Christian Science maintains that God, who is the only creator, is perfect, and consequently that His creation is likewise perfect. Hence the teaching of Christian Science, that spiritual creation is never in need of restoration or renewal. This spiritual creation never falls, and so never needs to be redeemed; never sickens, and never needs healing; never errs, and never needs to be corrected. Moreover, the spiritual creation is the only real creation,—the creation spoken of in the thirty-first verse of the first chapter of Genesis as being "very good." That then is the truth about creation, God's creation of perfect spiritual ideas.

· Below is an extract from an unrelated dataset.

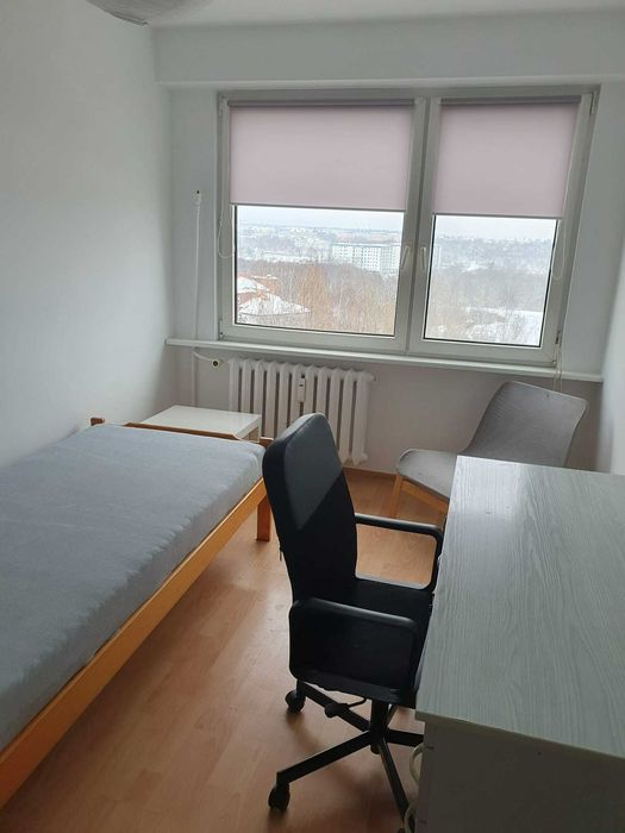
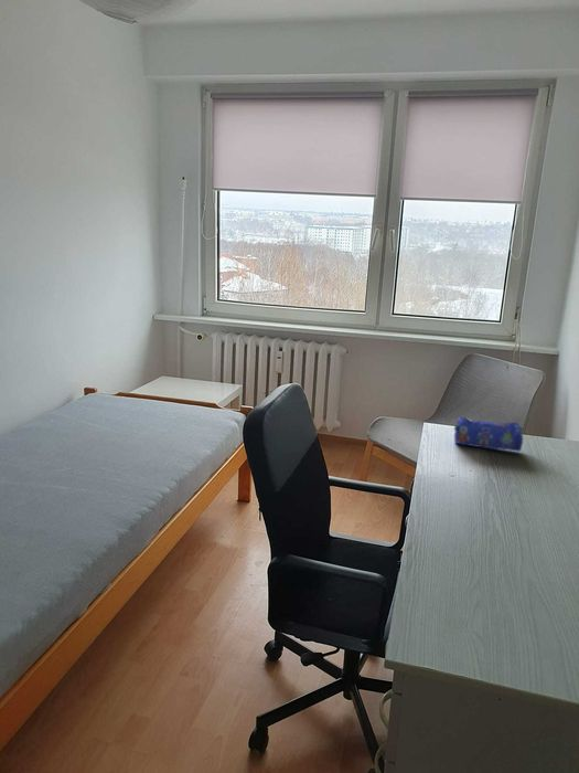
+ pencil case [453,415,524,453]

But mortals believe in another creation, which they call the material creation; and it is this material sense of creation wherein all the trouble seems to lie. It is subject to discord of every description; in belief it suffers, sickens, sins, and dies; and it is from the material sense of creation mortals need to be delivered or resurrected. As stated by Christian Science, the position is perfectly plain: there is in reality only the spiritual creation of God, in need of no renewal, restoration, redemption, deliverance, or resurrection; there is, in belief, a material creation, which "groaneth and travaileth in pain;" and it is from this false sense of creation mankind needs to be saved. Who will say that the need for this salvation is not the crying need of the world? It is indeed clamant in the case of every mortal; there is not one who does not require deliverance from the thralldom, the slavery of material beliefs. Every disease, every sin, results from the belief that matter is real, that the so-called material creation is real; and this erroneous belief must be destroyed in order that disease and sin and death shall disappear.

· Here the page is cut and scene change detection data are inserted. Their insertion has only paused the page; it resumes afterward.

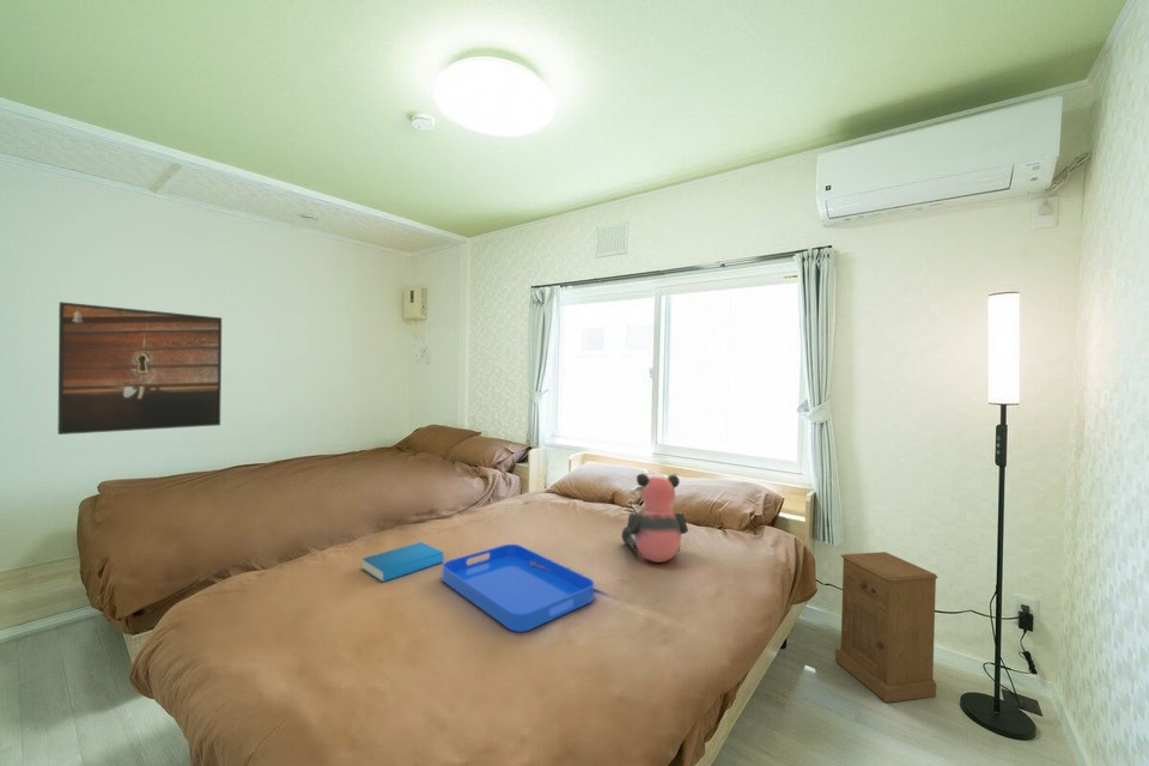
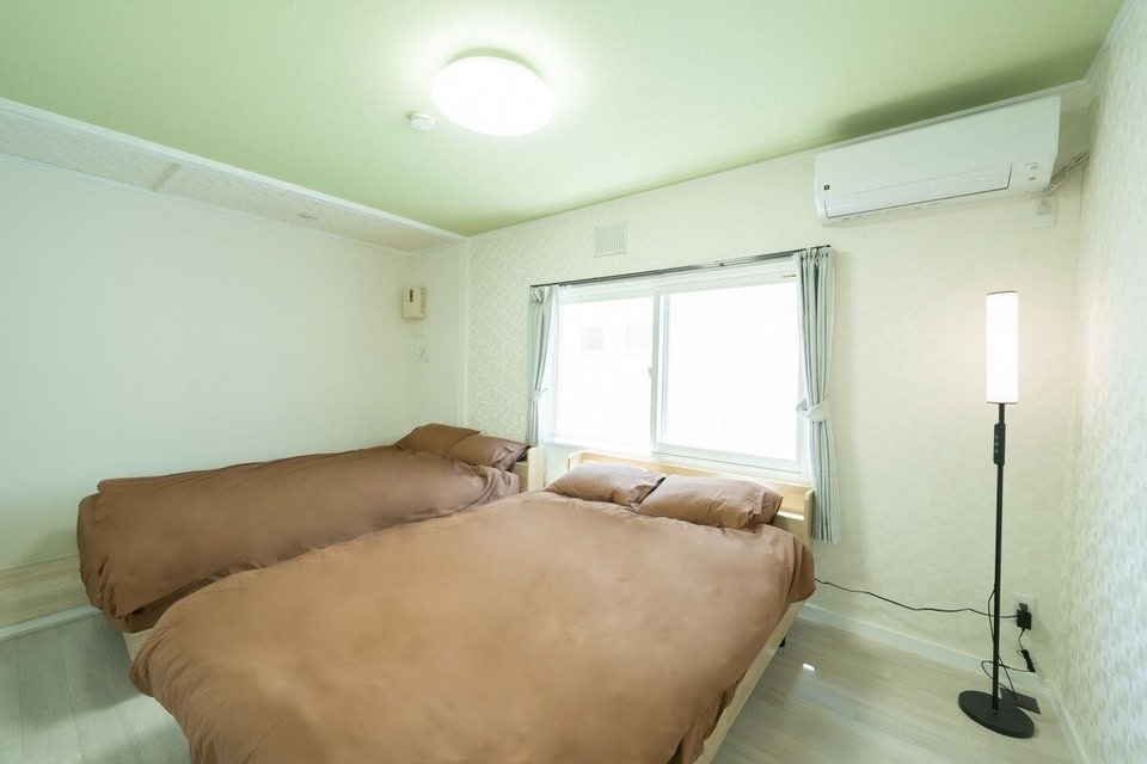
- serving tray [440,543,595,633]
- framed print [56,300,223,436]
- bear [620,472,689,564]
- book [361,541,445,583]
- nightstand [834,551,938,704]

Now the purpose of Christ Jesus was essentially that of restoration. His teaching and his practice both witnessed to the fact. He demonstrated the fact when he rose from the grave after his body had been crucified. Every healing he brought about proved the reality of spiritual creation and the unreality of the material sense of things. When the case of the one with the withered hand was before him, he said: "Stretch forth thine hand. And he stretched it forth; and it was restored whole, like as the other." This does not imply that the man whose hand was healed was made entirely whole, because entire restoration would have meant complete deliverance from every material belief; but what certainly happened was that he was partially renewed and restored, in so far as the healing of the hand indicated the gaining of a much better sense of activity and health. In "Science and Health with Key to the Scriptures" (p. 241) Mrs. Eddy writes, "The Bible teaches transformation of the body by the renewal of Spirit." And that is exactly what happened every time the Master healed a diseased person.